El moreno se acuesta entonces a su lado y los cubre a ambos con las sábanas. Pasa un brazo por sobre el vientre del rubio y lo acaricia, frota su nariz contra el cuello del rubio aspirando su dulce y atractivo. Su olor de cierta forma le traía recuerdos… besa su hombro y en medio de la oscura habitación, Zoro le susurra al oído: ''Te amo, zorrito…''.

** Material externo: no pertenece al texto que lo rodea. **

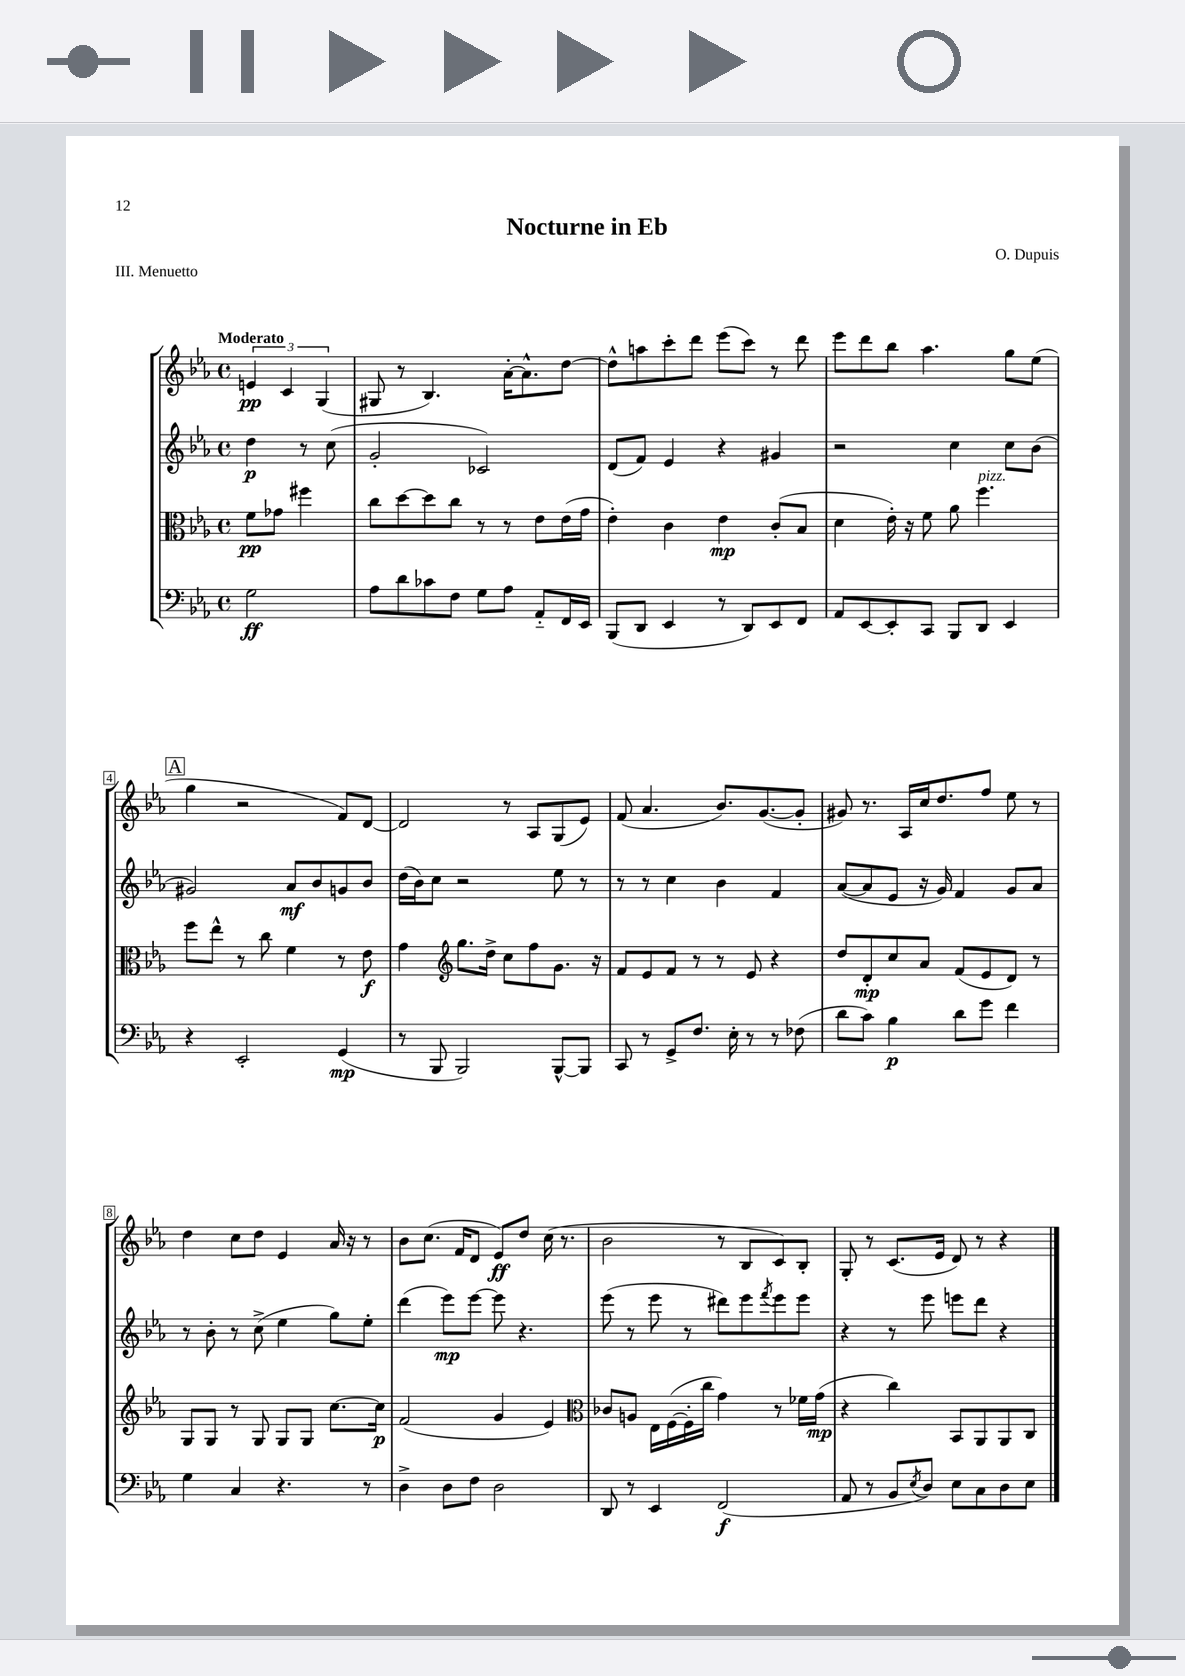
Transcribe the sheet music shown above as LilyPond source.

\header { title = "Nocturne in Eb" composer = "O. Dupuis" piece = "III. Menuetto" }
<<
\new StaffGroup <<
\new Staff = "s0" {
    \clef treble \key ees \major \defaultTimeSignature \time 4/4 \partial 2 \tempo "Moderato"
    \tuplet 3/2 { e'4\pp c'4 g4( } |
    gis8 r8 bes4.) aes'16~-. aes'8.-^ d''8~ |
    d''8-^ a''8 c'''8-. d'''8 ees'''8( c'''8) r8 d'''8 |
    ees'''8 d'''8 bes''8 aes''4. g''8 ees''8( |
    \mark \markup { \box "A" } g''4 r2 f'8) d'8~ |
    d'2 r8 aes8 g8( ees'8) |
    f'8( aes'4. bes'8.) g'8.~( g'8-. |
    gis'8) r8. aes16 c''16 d''8. f''8 ees''8 r8 |
    d''4 c''8 d''8 ees'4 aes'16 r16 r8 |
    bes'8 c''8.( f'16 d'8 ees'8\ff) d''8 c''16( r8. |
    bes'2 r8 bes8 c'8) bes8-. |
    g8-. r8 c'8.( ees'16 d'8) r8 r4 \bar "|." |
}
\new Staff = "s1" {
    \clef treble \key ees \major \defaultTimeSignature \time 4/4 \partial 2
    d''4\p r8 c''8( |
    g'2-. ces'2) |
    d'8( f'8) ees'4 r4 gis'4 |
    r2 c''4 c''8 bes'8( |
    \mark \markup { \box "A" } gis'2) aes'8\mf bes'8 g'8 bes'8 |
    d''16( bes'16) c''8 r2 ees''8 r8 |
    r8 r8 c''4 bes'4 f'4 |
    aes'8~( aes'8 ees'8 r16 g'16) f'4 g'8 aes'8 |
    r8 bes'8-. r8 c''8->( ees''4 g''8) ees''8-. |
    d'''4( ees'''8\mp) ees'''8~ ees'''8 r4. |
    ees'''8( r8 ees'''8 r8 dis'''8) ees'''8 \acciaccatura { f'''8 } ees'''8 ees'''8 |
    r4 r8 ees'''8 e'''8 d'''8 r4 \bar "|." |
}
\new Staff = "s2" {
    \clef alto \key ees \major \defaultTimeSignature \time 4/4 \partial 2
    f'8\pp ges'8 fis''4 |
    c''8 d''8~ d''8 c''8 r8 r8 ees'8 ees'16( g'16 |
    ees'4-.) c'4 ees'4\mp c'8-.( bes8 |
    d'4 ees'16-.) r16 f'8 aes'8 f''4.^\markup { \italic "pizz." } |
    \mark \markup { \box "A" } f''8 ees''8-^ r8 c''8 f'4 r8 ees'8\f |
    g'4 \clef treble g''8. d''16-> c''8 f''8 g'8. r16 |
    f'8 ees'8 f'8 r8 r8 ees'8 r4 |
    d''8 d'8-.\mp c''8 aes'8 f'8( ees'8 d'8) r8 |
    g8 g8 r8 g8 g8 g8 c''8.~ c''16\p |
    f'2( g'4 ees'4) |
    \clef alto ces'8 a8 ees16 f16~( f16-. c''16 g'4) r8 fes'16 g'16\mp( |
    r4 c''4) bes,8 aes,8 aes,8 c8 \bar "|." |
}
\new Staff = "s3" {
    \clef bass \key ees \major \defaultTimeSignature \time 4/4 \partial 2
    g2\ff |
    aes8 d'8 ces'8 f8 g8 aes8 aes,8-_ f,16 ees,16 |
    bes,,8( d,8 ees,4 r8 d,8) ees,8 f,8 |
    aes,8 ees,8~ ees,8-. c,8 bes,,8 d,8 ees,4 |
    \mark \markup { \box "A" } r4 ees,2-. g,4\mp( |
    r8 bes,,8 bes,,2) bes,,8~-^ bes,,8 |
    c,8 r8 g,8-> f8. ees16-. r8 r8 fes8( |
    d'8 c'8) bes4\p d'8 g'8 f'4 |
    g4 c4 r4. r8 |
    d4-> d8 f8 d2 |
    d,8 r8 ees,4 f,2\f( |
    aes,8 r8 bes,8 \acciaccatura { ees8 } d8) ees8 c8 d8 ees8 \bar "|." |
}
>>
>>
\layout { \context { \Score \override BarNumber.stencil = #(make-stencil-boxer 0.1 0.3 ly:text-interface::print) } }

A Sanji jamás se le había pasado por la cabeza ofrecerle al marimo ser parte de su show en la página webcam de Sweet Fuckboys. El rubio se había vuelto adicto al moreno; desde ese día que follaron, EroPrince no dejaba de pensar en él. Incluso, aunque parezca mentira, el moreno le había confesado una pequeña cosa al rubio que lo dejo con la boca abierta de lo sorprendido que estaba; resulta que Zoro había perdido su virginidad con el blondo en ese primer encuentro que tuvieron. ¡¿Quién lo sospecharía?! ¡Nadie!
Después de esa confesión y de varias noches donde tuvieron relaciones sexuales, Sanji y el peliverde se había hecho más que amigos sexuales e incluso habían dado el paso para volverse amantes y algo más. El moreno incluso se había ofrecido a participar en su show webcam para adultos; Vinsmoke lo pensó meticulosamente y al final accedió a los caprichos del moreno, quien al igual que él opto por una mascara de tigre para cubrir su rostro y proteger su privacidad.
Y aquí estaban nuevamente en frente de las cámaras, dando un show demasiado obsceno a sus ''seguidores''. Las vistas y los seguidores habían aumentado desde que Zoro se había unido a su show para darles los mas candentes y sensuales espectáculos carnales. En este momento, el rubio se encontraba montando la polla del peliverde quien lo sostiene de su cintura. EroPrince está cerca del orgasmo y empieza a montar con más velocidad y fuerza a su amante; las grandes manos del moreno se deslizan desde la cintura del rubio hasta su prominente culo, el cual toma en sus manos para separarle las nalgas exhibiendo ese ano que devora y aprieta la verga del moreno; a su público cachondo la vista de aquel lujurioso espectáculo los vuelve loco, así que ellos les regalan un montón de monedas y les escribe en vivo muchas vulgaridades que los excita. El peliverde gime y entierra su verga hasta en lo mas profundo del rubio derramando su semen; el publico se vuelve loco de deseo y lujuria al ver como el hombre que tanto desean es follado duro y perversamente frente a las cámaras; el moreno, saca su polla del culo del rubio mostrando su ahora abierto y dilatado agujero debido a la follada. Zoro acerca más la cámara, para que su público observe como se encuentra el rubio derramando su esperma y cayendo al suelo.
Lo que su fiel público no sabía, es que este acto solo era el preámbulo de una noche intensa de sexo duro y pasional con su amado zorrito. Apagarían las cámaras, se quitarían las máscaras y follarían como animales en celo. Ambos se habían vueltos adictos el uno con el otro; su apareamiento era intenso la mayoría de las veces, al fin y al cabo, ambos eran la droga de uno y del otro.
La lujuria combinada con el deseo y el amor.